**MATERIAL SUPPLIED**
-- -- --
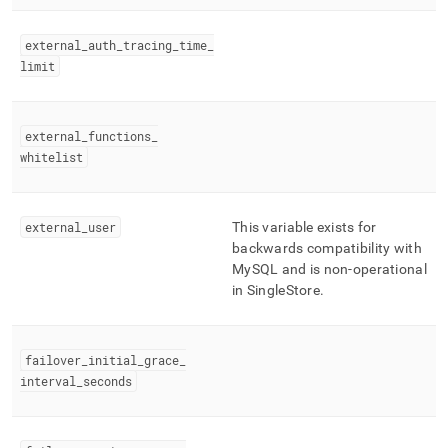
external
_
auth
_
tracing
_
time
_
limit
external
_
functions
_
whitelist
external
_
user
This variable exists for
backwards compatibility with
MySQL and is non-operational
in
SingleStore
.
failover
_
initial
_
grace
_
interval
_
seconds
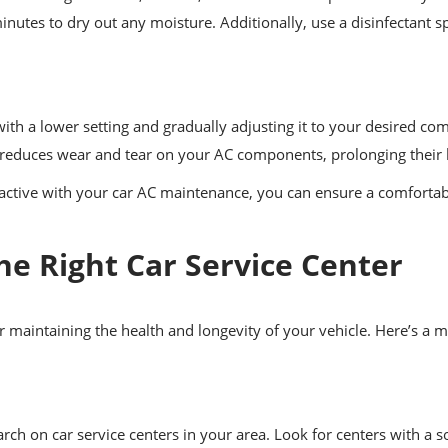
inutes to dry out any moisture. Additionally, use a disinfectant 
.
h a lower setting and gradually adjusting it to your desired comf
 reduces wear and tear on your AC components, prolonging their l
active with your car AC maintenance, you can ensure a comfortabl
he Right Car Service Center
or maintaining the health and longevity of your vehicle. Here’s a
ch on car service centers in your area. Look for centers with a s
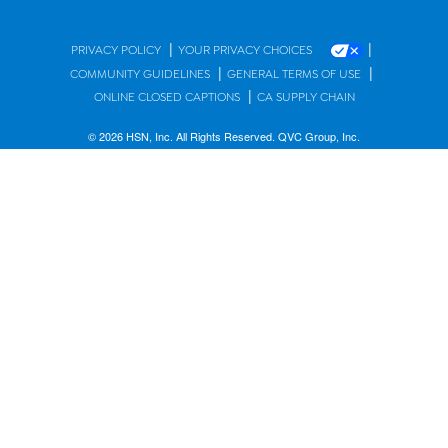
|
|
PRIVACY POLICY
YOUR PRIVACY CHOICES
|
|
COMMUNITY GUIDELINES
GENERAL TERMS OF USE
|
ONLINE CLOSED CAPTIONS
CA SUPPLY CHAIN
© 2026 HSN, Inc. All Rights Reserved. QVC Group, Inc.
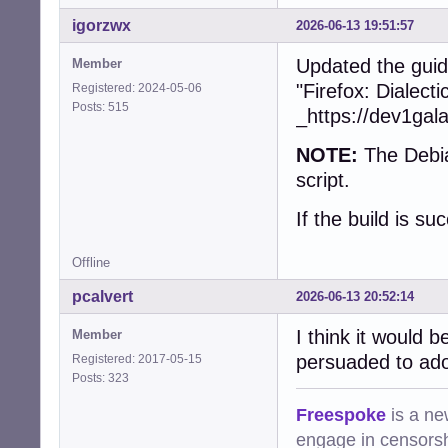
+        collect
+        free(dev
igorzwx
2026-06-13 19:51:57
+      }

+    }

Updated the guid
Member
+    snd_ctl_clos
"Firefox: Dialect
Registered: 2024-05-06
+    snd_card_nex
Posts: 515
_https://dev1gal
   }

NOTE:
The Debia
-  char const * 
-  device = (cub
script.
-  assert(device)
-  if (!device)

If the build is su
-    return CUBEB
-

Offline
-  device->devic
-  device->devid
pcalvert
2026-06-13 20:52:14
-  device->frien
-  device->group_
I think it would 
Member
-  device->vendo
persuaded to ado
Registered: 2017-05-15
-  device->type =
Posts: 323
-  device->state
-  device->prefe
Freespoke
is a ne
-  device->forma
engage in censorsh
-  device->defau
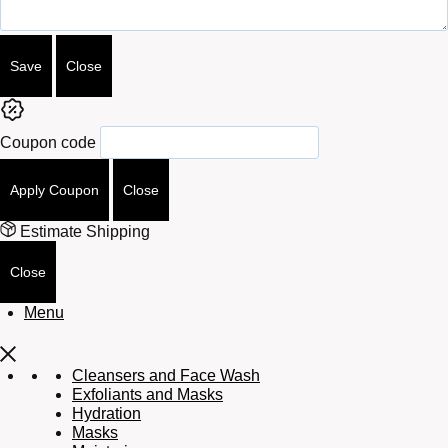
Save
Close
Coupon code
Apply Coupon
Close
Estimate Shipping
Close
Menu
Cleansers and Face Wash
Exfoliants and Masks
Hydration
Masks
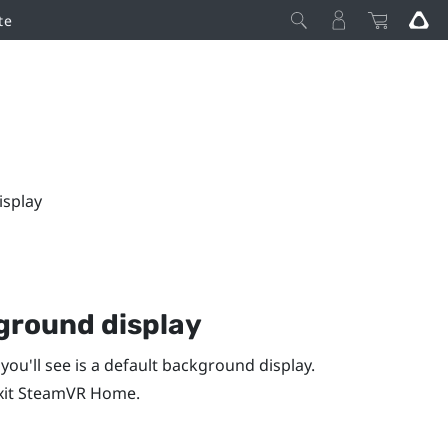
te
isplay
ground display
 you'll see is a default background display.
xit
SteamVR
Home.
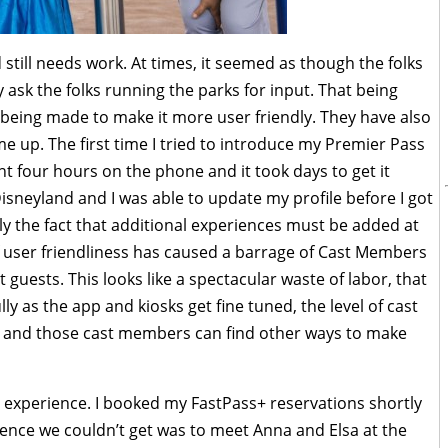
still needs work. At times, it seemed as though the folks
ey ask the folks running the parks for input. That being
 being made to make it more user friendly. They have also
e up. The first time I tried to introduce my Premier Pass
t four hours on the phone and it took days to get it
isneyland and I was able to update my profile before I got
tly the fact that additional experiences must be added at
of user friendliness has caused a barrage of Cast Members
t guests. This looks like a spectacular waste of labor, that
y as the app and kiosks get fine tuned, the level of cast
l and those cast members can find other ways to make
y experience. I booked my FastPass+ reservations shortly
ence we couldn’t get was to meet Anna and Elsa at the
-- -- --
**WRITTEN TASK**
Reproduce the whole listing word for word, setting aside any pictures.

**EXERCISE SOLUTION**
external
_
auth
_
tracing
_
time
_
limit
external
_
functions
_
whitelist
external
_
user
This variable exists for
backwards compatibility with
MySQL and is non-operational
in
SingleStore
.
failover
_
initial
_
grace
_
interval
_
seconds
inutes to dry out any moisture. Additionally, use a disinfectant 
.
h a lower setting and gradually adjusting it to your desired comf
 reduces wear and tear on your AC components, prolonging their l
active with your car AC maintenance, you can ensure a comfortabl
he Right Car Service Center
or maintaining the health and longevity of your vehicle. Here’s a
ch on car service centers in your area. Look for centers with a s
|
|
PRIVACY POLICY
YOUR PRIVACY CHOICES
|
|
COMMUNITY GUIDELINES
GENERAL TERMS OF USE
|
ONLINE CLOSED CAPTIONS
CA SUPPLY CHAIN
© 2026 HSN, Inc. All Rights Reserved. QVC Group, Inc.
+        collect
+        free(dev
igorzwx
2026-06-13 19:51:57
+      }

+    }

Updated the guid
Member
+    snd_ctl_clos
"Firefox: Dialect
Registered: 2024-05-06
+    snd_card_nex
Posts: 515
_https://dev1gal
   }

NOTE:
The Debia
-  char const * 
-  device = (cub
script.
-  assert(device)
-  if (!device)

If the build is su
-    return CUBEB
-

Offline
-  device->devic
-  device->devid
pcalvert
2026-06-13 20:52:14
-  device->frien
-  device->group_
I think it would 
Member
-  device->vendo
persuaded to ado
Registered: 2017-05-15
-  device->type =
Posts: 323
-  device->state
-  device->prefe
Freespoke
is a ne
-  device->forma
engage in censorsh
-  device->defau
Save
Close
Coupon code
Apply Coupon
Close
Estimate Shipping
Close
Menu
Cleansers and Face Wash
Exfoliants and Masks
Hydration
Masks
te
isplay
ground display
 you'll see is a default background display.
xit
SteamVR
Home.
still needs work. At times, it seemed as though the folks
ey ask the folks running the parks for input. That being
 being made to make it more user friendly. They have also
e up. The first time I tried to introduce my Premier Pass
t four hours on the phone and it took days to get it
isneyland and I was able to update my profile before I got
tly the fact that additional experiences must be added at
of user friendliness has caused a barrage of Cast Members
t guests. This looks like a spectacular waste of labor, that
y as the app and kiosks get fine tuned, the level of cast
l and those cast members can find other ways to make
y experience. I booked my FastPass+ reservations shortly
ence we couldn’t get was to meet Anna and Elsa at the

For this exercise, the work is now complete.